Bruno Nougayrède propose le gel des taux et une baisse progressive si les bases fiscales augmentent. Louis Alliot défend la stabilité, estimant qu’une baisse immédiate mettrait en péril les services publics.

Mathias Blanc plaide pour davantage de transparence et un encadrement des loyers commerciaux. Annabelle Brunet avance l’idée de plafonnements pour les petites entreprises et d’un fléchage clair des recettes fiscales. Michaël Idrac cible prioritairement les TPE, avec des exonérations de CFE pour les structures en difficulté.

Centre-ville : stationner, animer, habiter

La désertification commerciale revient au cœur des échanges. Sur le stationnement, Annabelle Brunet évoque 1 000 places gratuites lors des événements et des navettes régulières. Bruno Nougayrède défend une tarification progressive et la reprise en gestion directe des parkings souterrains.

Louis Alliot mise sur des heures gratuites et des temps forts culturels déjà éprouvés, comme le marché de Noël ou de grandes expositions. Mathias Blanc appelle à une animation permanente et au retour de grands marchés populaires. Michaël Idrac propose un guichet municipal unique pour les artisans et des locaux à loyers symboliques.

Transports : repenser les déplacements

La question des mobilités structure le débat. Michaël Idrac présente un projet de bus en site propre sur les grands axes, avec une gratuité progressive pour les jeunes. Mathias Blanc ouvre la réflexion sur un éventuel tramway, à condition d’une concertation citoyenne.

Louis Alliot et Bruno Nougayrède insistent sur l’adaptation des horaires et la fluidité des déplacements pour soutenir l’activité économique.

Eau : urgence climatique et choix stratégiques

Sur la gestion de l’eau, les visions divergent. Louis Alliot défend la construction d’une usine de dessalement pour sécuriser l’agriculture. Bruno Nougayrède privilégie le stockage et la réutilisation, alertant sur le coût énergétique du dessalement.
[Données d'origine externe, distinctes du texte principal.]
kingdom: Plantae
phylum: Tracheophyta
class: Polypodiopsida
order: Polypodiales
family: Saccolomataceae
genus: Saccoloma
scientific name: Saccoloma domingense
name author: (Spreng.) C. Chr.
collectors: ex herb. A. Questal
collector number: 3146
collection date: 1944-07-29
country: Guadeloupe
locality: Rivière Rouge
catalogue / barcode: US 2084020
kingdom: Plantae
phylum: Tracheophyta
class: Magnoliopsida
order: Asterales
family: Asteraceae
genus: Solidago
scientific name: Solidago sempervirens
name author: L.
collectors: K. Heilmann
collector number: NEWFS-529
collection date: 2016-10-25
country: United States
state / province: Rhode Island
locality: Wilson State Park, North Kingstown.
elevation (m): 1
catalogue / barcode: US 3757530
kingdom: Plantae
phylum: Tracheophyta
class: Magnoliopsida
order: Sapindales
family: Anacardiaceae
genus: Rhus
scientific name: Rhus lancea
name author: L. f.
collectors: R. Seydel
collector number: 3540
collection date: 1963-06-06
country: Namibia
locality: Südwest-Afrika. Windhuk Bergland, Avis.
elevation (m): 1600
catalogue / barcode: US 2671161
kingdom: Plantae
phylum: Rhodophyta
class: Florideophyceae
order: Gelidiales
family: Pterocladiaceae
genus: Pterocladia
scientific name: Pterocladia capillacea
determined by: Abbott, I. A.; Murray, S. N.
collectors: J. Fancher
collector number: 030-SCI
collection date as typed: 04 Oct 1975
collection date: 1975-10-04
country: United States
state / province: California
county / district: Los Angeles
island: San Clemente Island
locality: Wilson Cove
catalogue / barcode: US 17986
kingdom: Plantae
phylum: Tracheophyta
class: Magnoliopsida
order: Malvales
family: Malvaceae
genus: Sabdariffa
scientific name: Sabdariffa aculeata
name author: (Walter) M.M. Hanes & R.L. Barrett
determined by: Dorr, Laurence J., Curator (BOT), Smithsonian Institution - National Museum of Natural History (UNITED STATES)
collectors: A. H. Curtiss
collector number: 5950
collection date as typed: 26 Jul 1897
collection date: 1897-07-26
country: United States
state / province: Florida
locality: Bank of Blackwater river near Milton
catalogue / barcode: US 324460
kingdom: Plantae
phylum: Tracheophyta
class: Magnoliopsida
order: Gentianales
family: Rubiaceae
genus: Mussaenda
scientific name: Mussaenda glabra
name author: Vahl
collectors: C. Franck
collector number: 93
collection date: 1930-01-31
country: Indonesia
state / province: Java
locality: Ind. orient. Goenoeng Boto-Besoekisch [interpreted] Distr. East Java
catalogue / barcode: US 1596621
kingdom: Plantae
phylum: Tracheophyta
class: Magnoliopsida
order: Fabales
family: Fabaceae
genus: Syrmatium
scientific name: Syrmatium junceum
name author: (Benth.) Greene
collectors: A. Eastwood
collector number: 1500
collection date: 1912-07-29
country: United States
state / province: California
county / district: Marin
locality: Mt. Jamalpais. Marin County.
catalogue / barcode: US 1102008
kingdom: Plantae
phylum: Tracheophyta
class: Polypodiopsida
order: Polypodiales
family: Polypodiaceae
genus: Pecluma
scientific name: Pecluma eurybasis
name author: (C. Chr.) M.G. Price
Annabelle Brunet met l’accent sur la rénovation du canal de Perpignan et la réutilisation des eaux usées. Mathias Blanc prône une approche collective, entre stockage et réalimentation des nappes. Michaël Idrac insiste sur la réduction des pertes dans les réseaux et la protection du foncier agricole.

Agriculture : préserver un pilier du territoire

Tous reconnaissent le rôle central de l’agriculture. Lutte contre la cabanisation pour Louis Alliot, foncière agricole et circuits courts pour Annabelle Brunet, PAEN et installation des jeunes agriculteurs pour Mathias Blanc.

Michaël Idrac défend une agriculture nourricière locale, protégée de la bétonisation. Bruno Nougayrède parle attractivité des métiers, agriculture raisonnée et valorisation du produit local.

Un débat suivi de près par les entrepreneurs

Sans vainqueur ni verdict, ce grand oral met en lumière cinq projets distincts, mais une attente commune : offrir aux entreprises de proximité stabilité, visibilité et perspectives. À Perpignan, la campagne municipale entre dans une phase décisive.